Devon, France and above all Italy were among Aggett’s favorite subject matter and he returned to these picturesque landscapes throughout his artistic career. Aggett’s love affair with Italy began in 1959 when he, as a young architectural scholar, visited Umbria and Tuscany. Once Aggett devoted himself to painting full time at the age of fifty-three, he paid several working visits to northern Italy and Venice, often in preparation for exhibitions. Aggett loved travelling through the landscape at a leisurely pace, stopping at remote villages not yet spoilt by modernity.
In his mature years, Aggett visited the French countryside during the spring and early summer months, capturing a profusion of colour in pastel; fresh young green foliage, lavender fields as far as the eye could see and burning carpets of red poppies. Aggett also often sought out the landscape of the Impressionists; Monet’s garden at Giverny, the waterfront of Honfleur and the bright sunlight of the Cote d’Azur.
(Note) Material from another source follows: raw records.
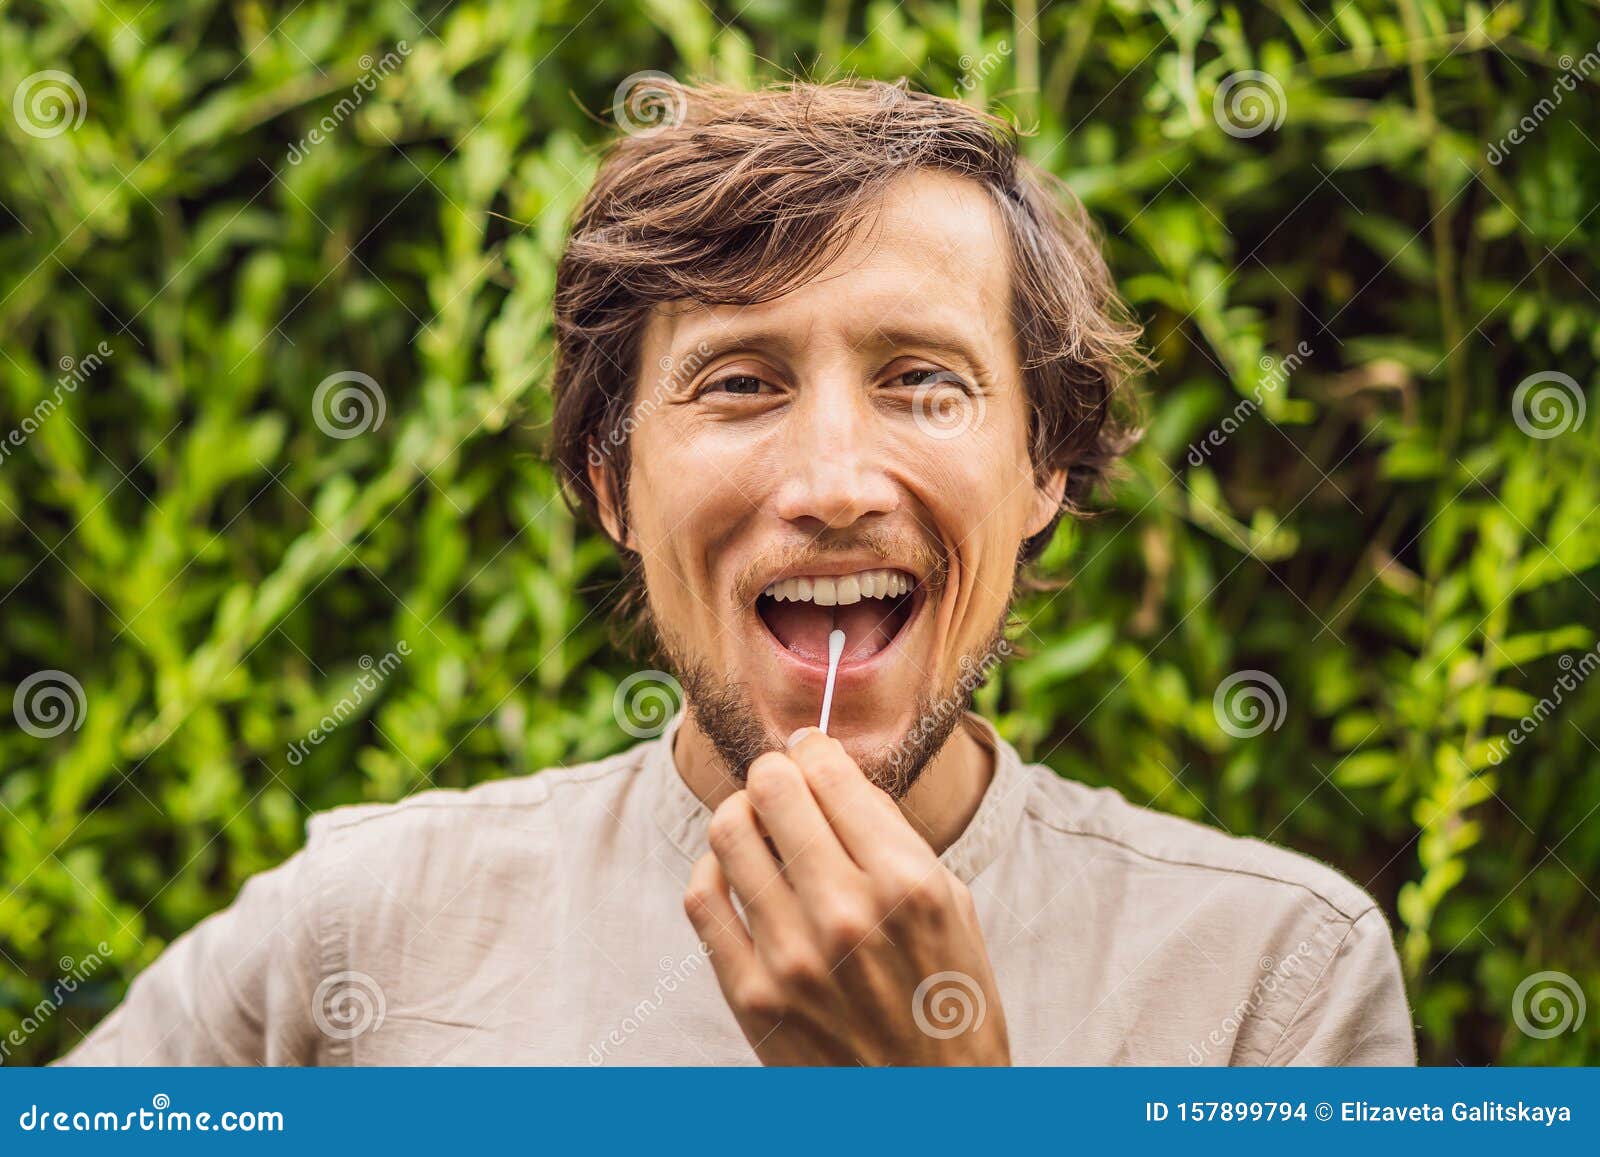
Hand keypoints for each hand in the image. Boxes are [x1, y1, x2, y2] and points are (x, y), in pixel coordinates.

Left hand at [683, 729, 1009, 1065]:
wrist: (931, 1109)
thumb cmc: (949, 1000)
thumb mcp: (951, 905)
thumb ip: (891, 836)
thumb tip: (830, 772)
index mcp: (906, 884)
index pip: (827, 771)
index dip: (813, 747)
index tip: (810, 749)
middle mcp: (845, 914)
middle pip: (771, 789)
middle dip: (775, 771)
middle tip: (782, 780)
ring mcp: (790, 958)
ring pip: (728, 832)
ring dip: (742, 813)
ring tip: (761, 824)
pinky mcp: (750, 996)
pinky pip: (702, 896)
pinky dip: (713, 868)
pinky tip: (738, 872)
Working in soft pastels, Aggett could work quickly and spontaneously and with an element of immediacy, creating subtle gradation of colour that perfectly captured the atmospheric qualities of the surrounding landscape. In capturing the landscape under bright sunlight or dappled shade, Aggett played with his palette to enhance the moment he saw before his eyes.
Aggett was a member of the Pastel Society, the St Ives Society of Artists and an academician of the South West Academy. He wrote several books about his work and travel, particularly of France and Italy.